_TEXT SEGMENT:_

Australia’s rental market has reached a new milestone, with national median advertised rents climbing to a record $670 per week in the June quarter as prices continued to rise across every capital city.
New data from realestate.com.au shows national rents increased 3.1 per cent over the quarter and 6.4 per cent over the past year, while capital city rents rose 2.2 per cent over the quarter to a median of $690 per week, up $10 from the March quarter.
REA Group economist Luc Redman said rental price growth had continued despite a small increase in vacancy rates.
“National median rents reached a new high in the June quarter, with widespread price growth across the capitals,” he said.
“The rent increases occurred despite a small increase in the rental vacancy rate over the same period.”
Melbourne and Perth recorded the strongest quarterly growth among the capitals, with rents increasing 3.5 per cent in each city. On an annual basis, Perth led the nation with rental growth of 10.3 per cent, followed by Hobart at 9.1 per cent and Darwin at 7.7 per cent.
Sydney remained Australia’s most expensive city for renters, with a median advertised rent of $800 per week, while Melbourne and Hobart were the most affordable capital cities at $600 per week.

_WHAT THE TASK ASKS:_ Go on with the report on record Australian rents, picking up after its last sentence.

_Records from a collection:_

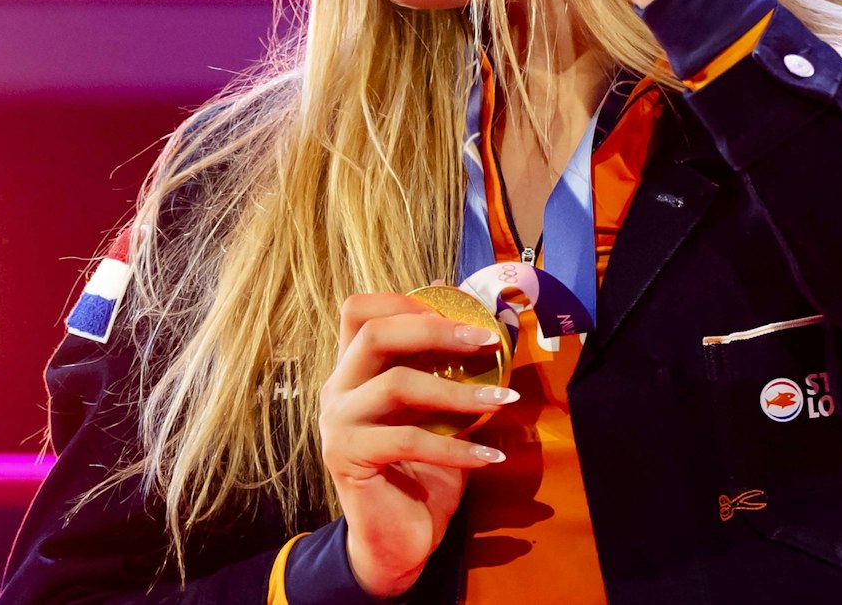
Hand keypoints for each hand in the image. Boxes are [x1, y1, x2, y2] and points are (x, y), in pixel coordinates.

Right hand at [318, 293, 514, 599]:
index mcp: (353, 371)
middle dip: (435, 330)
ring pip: (396, 384)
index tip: (455, 311)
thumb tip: (483, 320)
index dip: (403, 301)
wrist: (397, 540)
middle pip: (375, 334)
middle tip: (486, 340)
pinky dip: (456, 446)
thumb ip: (447, 372)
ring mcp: (337, 422)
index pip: (358, 311)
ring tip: (504, 399)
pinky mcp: (346, 456)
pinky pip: (408, 439)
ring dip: (458, 391)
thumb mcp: (440, 415)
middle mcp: (337, 388)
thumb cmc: (422, 473)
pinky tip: (490, 456)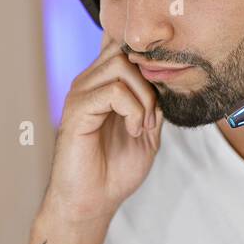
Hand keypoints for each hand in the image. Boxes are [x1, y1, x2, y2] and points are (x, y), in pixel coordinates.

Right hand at [43, 37, 163, 223]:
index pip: (122, 42)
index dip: (147, 56)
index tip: (163, 87)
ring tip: (143, 125)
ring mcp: (80, 93)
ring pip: (122, 66)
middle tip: (153, 114)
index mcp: (104, 83)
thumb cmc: (116, 169)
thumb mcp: (148, 130)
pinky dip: (133, 110)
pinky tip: (133, 131)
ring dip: (144, 97)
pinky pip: (113, 91)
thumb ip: (155, 102)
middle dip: (151, 79)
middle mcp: (90, 81)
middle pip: (126, 49)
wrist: (93, 200)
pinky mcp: (76, 110)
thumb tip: (167, 77)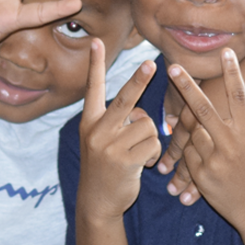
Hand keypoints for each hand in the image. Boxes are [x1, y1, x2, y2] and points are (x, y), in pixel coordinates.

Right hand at [77, 40, 160, 218]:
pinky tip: (143, 165)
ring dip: (151, 139)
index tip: (95, 42)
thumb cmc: (104, 168)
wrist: (97, 202)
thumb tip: (142, 114)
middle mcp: (96, 130)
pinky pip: (153, 143)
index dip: (95, 65)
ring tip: (140, 154)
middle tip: (151, 63)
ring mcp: (109, 145)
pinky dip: (154, 154)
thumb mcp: (101, 142)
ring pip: (147, 124)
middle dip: (139, 80)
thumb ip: (118, 123)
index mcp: (89, 122)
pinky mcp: (125, 159)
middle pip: (125, 98)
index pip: (93, 88)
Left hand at [164, 50, 244, 225]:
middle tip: (173, 67)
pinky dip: (187, 160)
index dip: (233, 74)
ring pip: (190, 136)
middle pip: (204, 109)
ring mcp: (216, 159)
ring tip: (193, 138)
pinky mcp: (204, 176)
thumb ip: (235, 130)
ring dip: (186, 137)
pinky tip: (195, 171)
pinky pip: (187, 159)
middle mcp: (232, 143)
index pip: (239, 97)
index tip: (226, 53)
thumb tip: (211, 113)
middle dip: (187, 87)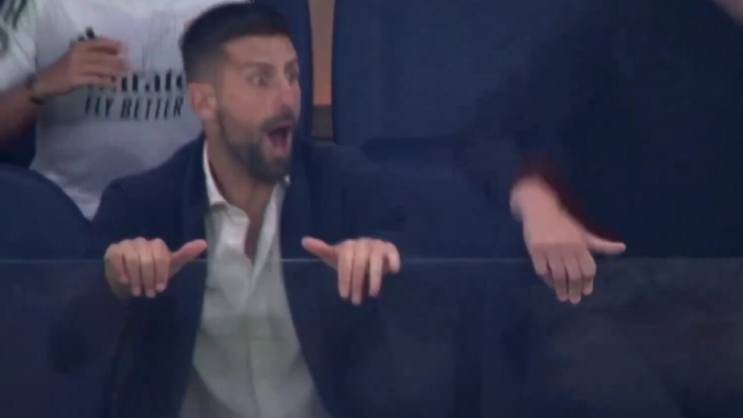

_RESULT OF THE TASK:_
Regional markets were more subdued, with rents holding steady over the quarter but remaining 5.3 per cent higher than a year ago, suggesting the rapid pace of growth outside the capitals has eased.
Mr Redman said the full impact of the Federal Budget’s changes to investor tax settings was yet to be seen.
“The May Federal Budget, which announced sweeping changes to investor tax settings, occurred in the middle of the quarter, so the full impact on the rental market is yet to be seen,” he said.
“While the vacancy rate has edged higher, the expected decrease in investor demand due to the budget’s tax changes could slow the pace of new supply, putting further pressure on rents.”
The report also found house rents continued to outpace units, rising 2.9 per cent across capital cities over the quarter compared with 1.5 per cent for units. Melbourne was the only capital where renting a unit was more expensive than renting a house, reflecting demand for well-located apartments.